Two other users confirmed that they got the same call trace.

I was able to boot successfully with "acpi=off" or "nosmp"/"maxcpus=0" or "maxcpus=1", I used the last one several times to activate the second core later, and several other users could also boot with "nosmp" or used other parameters to boot successfully.

One other user and I used "git bisect" and we both got

7197e77abcb65a71d0b21d67beb24f153a96055e clocksource: Remove kthread

as first bad commit, which has been included since 4.18-rc1. All 4.18 releases up to 4.18.5 are affected, and I also tested 4.19-rc1 and found that it is affected.

The issue could possibly be restricted to old Intel Core 2 Duo CPUs and other CPUs of the same microarchitecture including Pentium models which I guess from looking at what other users wrote. I chose "x86-64" as Hardware because this is the only architecture which Arch Linux supports officially, so I assume that all affected Arch Linux users have this.

Here is the link to the forum thread:
https://bbs.archlinux.org/viewtopic.php?id=239672
Comment 1 Siegfried Metz 2018-08-28 15:23:37 UTC
Same bug as https://bugzilla.kernel.org/show_bug.cgi?id=200959 reported minutes before mine.
Comment 2 Viktor Jägersküpper 2018-08-28 16:04:32 UTC
Created attachment 278169 [details]
/proc/version
Comment 3 Viktor Jägersküpper 2018-08-28 16:07:14 UTC
Created attachment 278171 [details]
.config used for 4.19-rc1

produced with "make localmodconfig" while using the Arch Linux 4.18.5 kernel
Comment 4 john stultz 2018-08-29 18:43:37 UTC
Please send mail to lkml <linux-kernel@vger.kernel.org> reporting this issue, (add "REGRESSION:" prefix to the subject) pointing out the identified bisected commit.

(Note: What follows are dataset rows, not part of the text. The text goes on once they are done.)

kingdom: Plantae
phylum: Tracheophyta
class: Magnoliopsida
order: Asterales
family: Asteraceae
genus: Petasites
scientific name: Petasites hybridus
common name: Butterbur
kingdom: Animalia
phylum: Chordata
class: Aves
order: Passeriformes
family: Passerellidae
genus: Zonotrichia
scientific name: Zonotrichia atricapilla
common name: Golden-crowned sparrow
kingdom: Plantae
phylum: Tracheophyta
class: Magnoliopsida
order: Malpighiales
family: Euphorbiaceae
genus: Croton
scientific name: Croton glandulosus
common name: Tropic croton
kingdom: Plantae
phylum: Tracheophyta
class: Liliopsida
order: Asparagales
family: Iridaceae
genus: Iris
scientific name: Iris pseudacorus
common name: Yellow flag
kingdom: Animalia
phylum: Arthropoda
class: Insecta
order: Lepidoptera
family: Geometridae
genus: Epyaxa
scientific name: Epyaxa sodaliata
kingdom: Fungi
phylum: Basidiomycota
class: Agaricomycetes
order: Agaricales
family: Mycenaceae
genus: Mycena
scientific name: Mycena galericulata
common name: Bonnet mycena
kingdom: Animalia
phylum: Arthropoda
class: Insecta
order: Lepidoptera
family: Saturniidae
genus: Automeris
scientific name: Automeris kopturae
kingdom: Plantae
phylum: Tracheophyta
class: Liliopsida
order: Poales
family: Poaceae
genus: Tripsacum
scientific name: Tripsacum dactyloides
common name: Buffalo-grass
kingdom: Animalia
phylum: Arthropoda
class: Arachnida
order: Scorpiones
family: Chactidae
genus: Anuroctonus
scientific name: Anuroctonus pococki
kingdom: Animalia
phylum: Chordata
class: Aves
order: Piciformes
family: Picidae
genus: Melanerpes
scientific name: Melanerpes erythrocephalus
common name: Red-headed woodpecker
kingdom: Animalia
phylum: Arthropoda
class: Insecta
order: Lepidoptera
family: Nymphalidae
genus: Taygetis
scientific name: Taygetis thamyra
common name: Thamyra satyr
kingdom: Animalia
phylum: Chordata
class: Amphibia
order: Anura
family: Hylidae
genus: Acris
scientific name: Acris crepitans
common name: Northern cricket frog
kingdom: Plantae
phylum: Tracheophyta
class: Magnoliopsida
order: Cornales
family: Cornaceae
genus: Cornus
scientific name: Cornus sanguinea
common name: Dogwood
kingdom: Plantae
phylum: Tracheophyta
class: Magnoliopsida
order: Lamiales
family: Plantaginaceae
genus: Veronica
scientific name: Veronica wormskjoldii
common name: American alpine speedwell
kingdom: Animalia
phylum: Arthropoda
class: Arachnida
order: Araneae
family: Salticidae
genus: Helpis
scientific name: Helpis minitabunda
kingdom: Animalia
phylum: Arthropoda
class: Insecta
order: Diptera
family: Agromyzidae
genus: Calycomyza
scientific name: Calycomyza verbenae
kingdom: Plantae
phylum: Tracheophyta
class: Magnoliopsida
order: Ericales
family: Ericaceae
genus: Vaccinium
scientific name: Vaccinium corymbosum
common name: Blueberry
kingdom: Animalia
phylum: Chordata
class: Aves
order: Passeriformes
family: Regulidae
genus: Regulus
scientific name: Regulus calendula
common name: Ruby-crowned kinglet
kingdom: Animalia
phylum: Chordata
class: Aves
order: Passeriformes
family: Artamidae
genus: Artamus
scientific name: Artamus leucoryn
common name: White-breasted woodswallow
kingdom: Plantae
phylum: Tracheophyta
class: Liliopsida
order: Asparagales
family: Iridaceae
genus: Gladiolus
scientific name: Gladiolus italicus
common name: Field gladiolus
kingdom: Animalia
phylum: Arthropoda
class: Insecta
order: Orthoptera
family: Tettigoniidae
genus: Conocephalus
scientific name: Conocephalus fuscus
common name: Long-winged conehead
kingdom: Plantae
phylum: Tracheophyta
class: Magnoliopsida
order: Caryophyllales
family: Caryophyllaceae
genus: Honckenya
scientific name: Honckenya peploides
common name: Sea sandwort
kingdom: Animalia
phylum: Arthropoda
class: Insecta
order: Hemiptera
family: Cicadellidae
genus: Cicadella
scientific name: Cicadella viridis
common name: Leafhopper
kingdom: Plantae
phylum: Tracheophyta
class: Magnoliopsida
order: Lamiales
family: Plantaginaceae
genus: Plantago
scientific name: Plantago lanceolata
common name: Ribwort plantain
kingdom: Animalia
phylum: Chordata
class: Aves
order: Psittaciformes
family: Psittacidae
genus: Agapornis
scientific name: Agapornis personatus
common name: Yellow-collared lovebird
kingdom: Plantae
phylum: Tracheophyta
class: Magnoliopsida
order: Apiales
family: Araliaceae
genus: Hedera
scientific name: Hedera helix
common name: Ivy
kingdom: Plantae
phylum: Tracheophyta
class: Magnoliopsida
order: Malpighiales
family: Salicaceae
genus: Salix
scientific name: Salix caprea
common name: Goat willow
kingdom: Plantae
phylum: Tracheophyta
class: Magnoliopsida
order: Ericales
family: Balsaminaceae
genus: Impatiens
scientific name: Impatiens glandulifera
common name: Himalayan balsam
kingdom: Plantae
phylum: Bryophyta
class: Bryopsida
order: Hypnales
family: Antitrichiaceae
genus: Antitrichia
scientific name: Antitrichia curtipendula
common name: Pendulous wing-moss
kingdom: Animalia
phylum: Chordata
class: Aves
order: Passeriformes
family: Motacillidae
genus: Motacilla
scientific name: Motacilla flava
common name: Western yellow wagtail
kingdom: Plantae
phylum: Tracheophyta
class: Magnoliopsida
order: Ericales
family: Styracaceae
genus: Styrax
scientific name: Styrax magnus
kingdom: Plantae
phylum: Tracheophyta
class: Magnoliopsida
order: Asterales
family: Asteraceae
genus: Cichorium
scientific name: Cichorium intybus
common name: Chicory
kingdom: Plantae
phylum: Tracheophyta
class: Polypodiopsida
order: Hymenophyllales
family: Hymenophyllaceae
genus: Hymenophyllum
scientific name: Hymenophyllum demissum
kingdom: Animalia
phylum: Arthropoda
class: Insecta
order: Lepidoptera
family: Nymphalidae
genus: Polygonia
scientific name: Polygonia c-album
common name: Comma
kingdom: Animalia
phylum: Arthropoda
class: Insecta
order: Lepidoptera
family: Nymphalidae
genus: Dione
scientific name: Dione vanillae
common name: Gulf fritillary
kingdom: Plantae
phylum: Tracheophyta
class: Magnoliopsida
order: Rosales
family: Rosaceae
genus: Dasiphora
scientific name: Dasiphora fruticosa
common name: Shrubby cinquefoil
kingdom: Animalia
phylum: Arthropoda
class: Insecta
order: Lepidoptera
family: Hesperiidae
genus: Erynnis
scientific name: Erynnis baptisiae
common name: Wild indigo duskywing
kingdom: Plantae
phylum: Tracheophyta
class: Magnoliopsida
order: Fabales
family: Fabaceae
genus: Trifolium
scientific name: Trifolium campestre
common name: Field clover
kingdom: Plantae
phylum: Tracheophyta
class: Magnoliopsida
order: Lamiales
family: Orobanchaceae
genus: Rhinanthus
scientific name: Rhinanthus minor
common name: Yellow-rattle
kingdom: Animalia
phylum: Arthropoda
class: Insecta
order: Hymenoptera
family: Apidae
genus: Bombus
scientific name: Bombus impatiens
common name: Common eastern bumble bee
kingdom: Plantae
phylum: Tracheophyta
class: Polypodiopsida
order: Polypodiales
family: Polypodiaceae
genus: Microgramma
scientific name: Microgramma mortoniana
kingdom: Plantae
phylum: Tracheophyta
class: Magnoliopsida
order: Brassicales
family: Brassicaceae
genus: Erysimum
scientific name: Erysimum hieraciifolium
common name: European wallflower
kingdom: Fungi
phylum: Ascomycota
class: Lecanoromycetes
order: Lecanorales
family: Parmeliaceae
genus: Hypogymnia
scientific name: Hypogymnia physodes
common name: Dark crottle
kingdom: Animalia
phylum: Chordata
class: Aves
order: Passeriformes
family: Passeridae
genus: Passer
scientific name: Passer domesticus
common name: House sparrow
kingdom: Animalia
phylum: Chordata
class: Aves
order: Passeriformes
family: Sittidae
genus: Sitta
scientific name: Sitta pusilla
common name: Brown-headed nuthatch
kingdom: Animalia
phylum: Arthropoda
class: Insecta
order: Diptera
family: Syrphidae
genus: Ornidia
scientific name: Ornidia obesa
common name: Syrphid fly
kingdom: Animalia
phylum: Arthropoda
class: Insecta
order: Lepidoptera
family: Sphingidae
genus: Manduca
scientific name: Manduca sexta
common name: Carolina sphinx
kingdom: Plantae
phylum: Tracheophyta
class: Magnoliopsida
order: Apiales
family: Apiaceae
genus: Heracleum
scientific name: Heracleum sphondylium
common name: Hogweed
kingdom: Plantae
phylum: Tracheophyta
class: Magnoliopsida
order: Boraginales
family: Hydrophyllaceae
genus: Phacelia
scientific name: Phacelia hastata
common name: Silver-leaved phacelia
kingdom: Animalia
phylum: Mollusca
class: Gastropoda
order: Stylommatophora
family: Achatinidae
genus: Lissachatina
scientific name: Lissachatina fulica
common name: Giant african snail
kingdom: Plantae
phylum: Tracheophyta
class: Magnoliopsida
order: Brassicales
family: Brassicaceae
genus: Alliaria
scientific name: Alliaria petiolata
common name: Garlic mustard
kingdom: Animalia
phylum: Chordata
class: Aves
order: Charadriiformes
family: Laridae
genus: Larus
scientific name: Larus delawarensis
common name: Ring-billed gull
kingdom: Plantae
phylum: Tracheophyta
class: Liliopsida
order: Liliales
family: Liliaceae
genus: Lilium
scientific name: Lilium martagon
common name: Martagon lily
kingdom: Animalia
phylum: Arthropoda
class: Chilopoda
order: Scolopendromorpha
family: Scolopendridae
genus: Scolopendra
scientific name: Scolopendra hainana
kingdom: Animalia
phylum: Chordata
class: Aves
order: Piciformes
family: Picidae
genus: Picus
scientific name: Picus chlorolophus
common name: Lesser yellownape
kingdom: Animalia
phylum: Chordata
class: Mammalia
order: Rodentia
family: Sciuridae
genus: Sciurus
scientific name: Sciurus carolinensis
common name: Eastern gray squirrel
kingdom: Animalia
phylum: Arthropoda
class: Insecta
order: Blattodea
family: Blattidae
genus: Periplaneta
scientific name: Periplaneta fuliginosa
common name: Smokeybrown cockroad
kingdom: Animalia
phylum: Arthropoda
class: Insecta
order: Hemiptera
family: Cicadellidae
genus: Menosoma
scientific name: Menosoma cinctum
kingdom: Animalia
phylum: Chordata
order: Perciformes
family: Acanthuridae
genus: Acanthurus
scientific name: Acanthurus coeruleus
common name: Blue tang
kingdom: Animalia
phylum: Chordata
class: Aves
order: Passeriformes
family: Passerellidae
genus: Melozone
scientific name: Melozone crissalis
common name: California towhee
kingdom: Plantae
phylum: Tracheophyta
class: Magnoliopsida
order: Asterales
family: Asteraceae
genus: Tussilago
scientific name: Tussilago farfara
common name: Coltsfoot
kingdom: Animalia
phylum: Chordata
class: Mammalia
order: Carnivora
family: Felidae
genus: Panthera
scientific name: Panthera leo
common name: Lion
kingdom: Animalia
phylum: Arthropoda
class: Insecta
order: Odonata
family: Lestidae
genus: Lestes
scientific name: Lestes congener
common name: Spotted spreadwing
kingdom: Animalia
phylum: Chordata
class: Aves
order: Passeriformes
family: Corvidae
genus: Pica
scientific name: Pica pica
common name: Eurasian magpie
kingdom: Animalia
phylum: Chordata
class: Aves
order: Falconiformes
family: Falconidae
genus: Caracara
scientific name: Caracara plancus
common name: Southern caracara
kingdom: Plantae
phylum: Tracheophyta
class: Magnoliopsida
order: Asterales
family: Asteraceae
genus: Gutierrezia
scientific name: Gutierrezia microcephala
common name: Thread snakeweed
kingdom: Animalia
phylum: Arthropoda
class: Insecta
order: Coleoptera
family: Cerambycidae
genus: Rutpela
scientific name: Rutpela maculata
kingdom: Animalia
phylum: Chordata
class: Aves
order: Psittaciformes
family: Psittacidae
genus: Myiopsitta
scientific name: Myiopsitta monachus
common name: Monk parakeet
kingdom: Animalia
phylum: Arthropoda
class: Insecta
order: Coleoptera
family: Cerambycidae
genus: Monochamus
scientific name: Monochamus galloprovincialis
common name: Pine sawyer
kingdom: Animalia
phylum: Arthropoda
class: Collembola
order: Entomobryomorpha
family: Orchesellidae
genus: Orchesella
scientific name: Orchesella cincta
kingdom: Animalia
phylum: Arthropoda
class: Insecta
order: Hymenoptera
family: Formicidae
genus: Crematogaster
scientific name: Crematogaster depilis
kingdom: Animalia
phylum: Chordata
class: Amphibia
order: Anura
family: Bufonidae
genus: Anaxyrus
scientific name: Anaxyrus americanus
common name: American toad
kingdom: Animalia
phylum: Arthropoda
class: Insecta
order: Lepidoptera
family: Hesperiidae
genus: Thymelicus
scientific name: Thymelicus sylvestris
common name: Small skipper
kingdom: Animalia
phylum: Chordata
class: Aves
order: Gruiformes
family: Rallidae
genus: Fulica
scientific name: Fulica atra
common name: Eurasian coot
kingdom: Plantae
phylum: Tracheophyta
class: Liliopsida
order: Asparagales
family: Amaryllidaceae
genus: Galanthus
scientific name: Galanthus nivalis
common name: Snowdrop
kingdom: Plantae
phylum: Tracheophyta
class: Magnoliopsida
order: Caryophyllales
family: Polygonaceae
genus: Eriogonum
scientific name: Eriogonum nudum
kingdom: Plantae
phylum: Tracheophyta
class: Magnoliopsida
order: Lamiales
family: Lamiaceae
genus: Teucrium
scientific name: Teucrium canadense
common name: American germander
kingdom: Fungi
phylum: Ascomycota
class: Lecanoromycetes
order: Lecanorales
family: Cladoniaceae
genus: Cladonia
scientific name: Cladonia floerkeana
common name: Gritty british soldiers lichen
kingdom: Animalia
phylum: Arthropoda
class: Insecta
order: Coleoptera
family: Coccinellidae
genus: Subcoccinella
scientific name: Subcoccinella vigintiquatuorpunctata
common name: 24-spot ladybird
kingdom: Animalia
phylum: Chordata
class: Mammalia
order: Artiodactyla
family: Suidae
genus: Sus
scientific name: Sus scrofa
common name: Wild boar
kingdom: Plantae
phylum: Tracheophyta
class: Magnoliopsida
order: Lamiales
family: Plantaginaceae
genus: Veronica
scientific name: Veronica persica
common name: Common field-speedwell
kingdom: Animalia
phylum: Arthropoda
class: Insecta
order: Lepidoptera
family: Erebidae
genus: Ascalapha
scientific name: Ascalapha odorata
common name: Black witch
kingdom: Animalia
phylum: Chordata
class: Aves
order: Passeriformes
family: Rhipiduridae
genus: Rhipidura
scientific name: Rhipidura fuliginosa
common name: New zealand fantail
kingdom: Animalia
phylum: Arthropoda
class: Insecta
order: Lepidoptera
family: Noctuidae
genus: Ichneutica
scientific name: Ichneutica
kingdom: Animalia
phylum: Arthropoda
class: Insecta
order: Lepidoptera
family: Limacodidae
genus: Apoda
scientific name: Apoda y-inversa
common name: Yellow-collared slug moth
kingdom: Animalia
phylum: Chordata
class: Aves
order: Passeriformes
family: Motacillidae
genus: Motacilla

Also please cc (from the identified commit):
 Peter Zijlstra (Intel) <peterz@infradead.org>
 Thomas Gleixner <tglx@linutronix.de>
 Rafael J. Wysocki <rafael.j.wysocki@intel.com>
 len.brown@intel.com
 rjw@rjwysocki.net
 diego.viola@gmail.com
 rui.zhang@intel.com

thanks
Comment 5 john stultz 2018-08-29 18:44:42 UTC
*** Bug 200959 has been marked as a duplicate of this bug. ***
Comment 6 Viktor Jägersküpper 2018-09-21 19:25:34 UTC
This is fixed for the mainline kernel in commit 	e2c631ba75a7e727e8db0a9d30a06bfd434adb3a and for the 4.18.y kernel in commit 	51d34e94c4701f125907c026272870790a37c4a1.